To be very generous, that is a carefully constructed statement. The whole point of decarbonization policy is to push structural changes in the economy to drastically reduce the use of fossil fuels. Once the cost of those changes is taken into account, the math shifts dramatically.

According to the PBO, a majority of households in all provinces subject to the federal fuel charge will be worse off financially, as the fuel charge increases through to fiscal 2030-31, because of lost jobs and foregone investment income. Only the poorest fifth of households will consistently be net beneficiaries, reflecting their lower energy consumption and the fact that they have less investment income at risk.

The PBO acknowledges that there may be long-term economic benefits from the green transition, but says those are unlikely to appear by 2030. Calculations from Clean Energy Canada back up the PBO’s view: the environmental think tank projects a bonanza of green jobs by 2050. But through to 2030, the economic upside is much more limited. The group calculates that the carbon tax and all other federal climate change measures will boost the size of the clean energy sector by just over $14-billion (in 2015 dollars) by 2030. That’s a rounding error in the country’s economy.

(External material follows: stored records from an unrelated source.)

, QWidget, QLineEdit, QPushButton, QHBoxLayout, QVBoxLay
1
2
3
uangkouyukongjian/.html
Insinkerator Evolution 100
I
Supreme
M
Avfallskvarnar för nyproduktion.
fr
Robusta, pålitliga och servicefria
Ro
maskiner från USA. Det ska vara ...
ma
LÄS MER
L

None of that is an argument for doing nothing; the social and financial costs from global warming and extreme climate events are already enormous, and climbing fast.

But equally, none of the above changes the fact that there is a substantial short-term economic cost that must be part of any moderately mature debate over climate policy.

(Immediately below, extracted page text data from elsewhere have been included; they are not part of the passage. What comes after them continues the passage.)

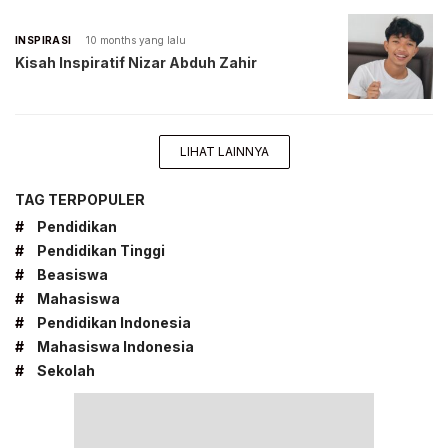
INSPIRASI
10 months yang lalu
Kisah Inspiratif Nizar Abduh Zahir
LIHAT LAINNYA
TAG TERPOPULER
#
Pendidikan
#
Pendidikan Tinggi
#
Beasiswa
#
Mahasiswa
#
Pendidikan Indonesia
#
Mahasiswa Indonesia
#
Sekolah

The Liberals, however, continue to make valiant efforts to cheerlead past this fact, repeating the mantra of carbon pricing as a net benefit for most households. And over the weekend, Environment and Climate Change Minister Steven Guilbeault added tax-the-rich rhetoric to the mix. He asserted that carbon pricing functioned as a progressive tax, writing “the richest among us will be asked to pay more.”

True, higher-income households tend to pay more in fuel charges, but that is because they tend to have bigger carbon footprints. A well-to-do condo dweller without a car would likely be better off under carbon pricing than their poorer rural cousin with a pickup truck and an oil furnace. And the cost of living for that rural Canadian is set to climb sharply as the fuel charge rises – until it becomes painful enough to trade in the pickup and swap out the furnace.

That is the entire reason for a carbon tax: to create financial pain that pushes Canadians into a future (mostly) free of fossil fuels. Getting to that future will require sacrifice, and any pretense otherwise is just so much hot air.